Minionej nocy policjanci z Lubina (dolnośląskie) ścigali po ulicach miasta Fiata 126p. Powód ucieczki kierowcy szybko stał się jasny. Leciwy pojazd był zdecydowanie starszy od osoby, która wybrała się nim na przejażdżkę...

Około godz. 2:00 funkcjonariusze z Lubina zauważyli jadącego Fiata 126p. Zachowanie kierowcy wydało się policjantom podejrzane, więc postanowili zatrzymać go do kontroli.

Mimo wyraźnych znaków do zatrzymania, kierujący - za wszelką cenę - starał się zgubić policyjny radiowóz. Szybko jednak stracił panowanie nad pojazdem i uderzył w barierkę energochłonną, po czym wjechał do przydrożnego rowu. Kierowca pospiesznie wysiadł z samochodu przez okno i zaczął uciekać pieszo. Po chwili został jednak zatrzymany.
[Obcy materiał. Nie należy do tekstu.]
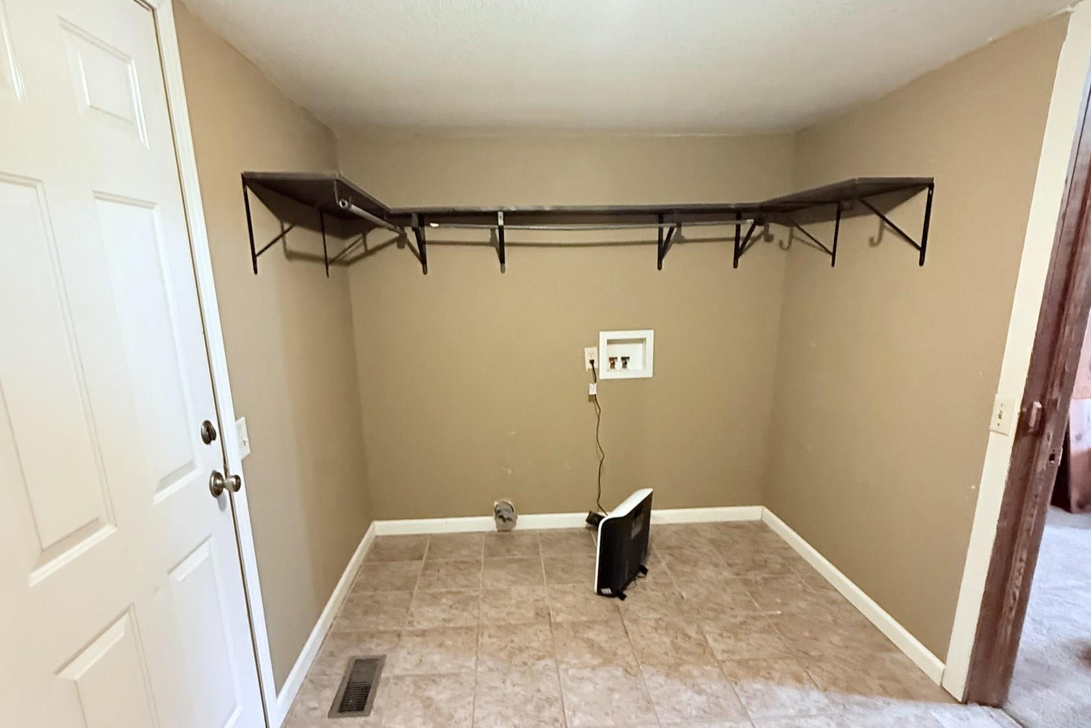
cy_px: 434
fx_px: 606
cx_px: 536
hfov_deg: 84.0
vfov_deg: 61.4
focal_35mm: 20
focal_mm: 2.22
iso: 1000
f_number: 2.2
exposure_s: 1/40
Jak się okazało za kierownicą leciwego Fiata siedział 14-letni mieszkaniec Lubina. Samochód nie był rzecz jasna jego własnością. Prawowity właściciel, najprawdopodobniej, nie zdawał sobie nawet sprawy z kradzieży pojazdu.

Reklama

Na tym jednak lista grzechów młodego adepta sztuki prowadzenia auta się nie kończy. Po sprawdzeniu w policyjnych systemach informatycznych okazało się, że 14-latek jest poszukiwany. Nieletni uciekł wcześniej z Ośrodka Szkolno-Wychowawczego, gdzie powinien przebywać.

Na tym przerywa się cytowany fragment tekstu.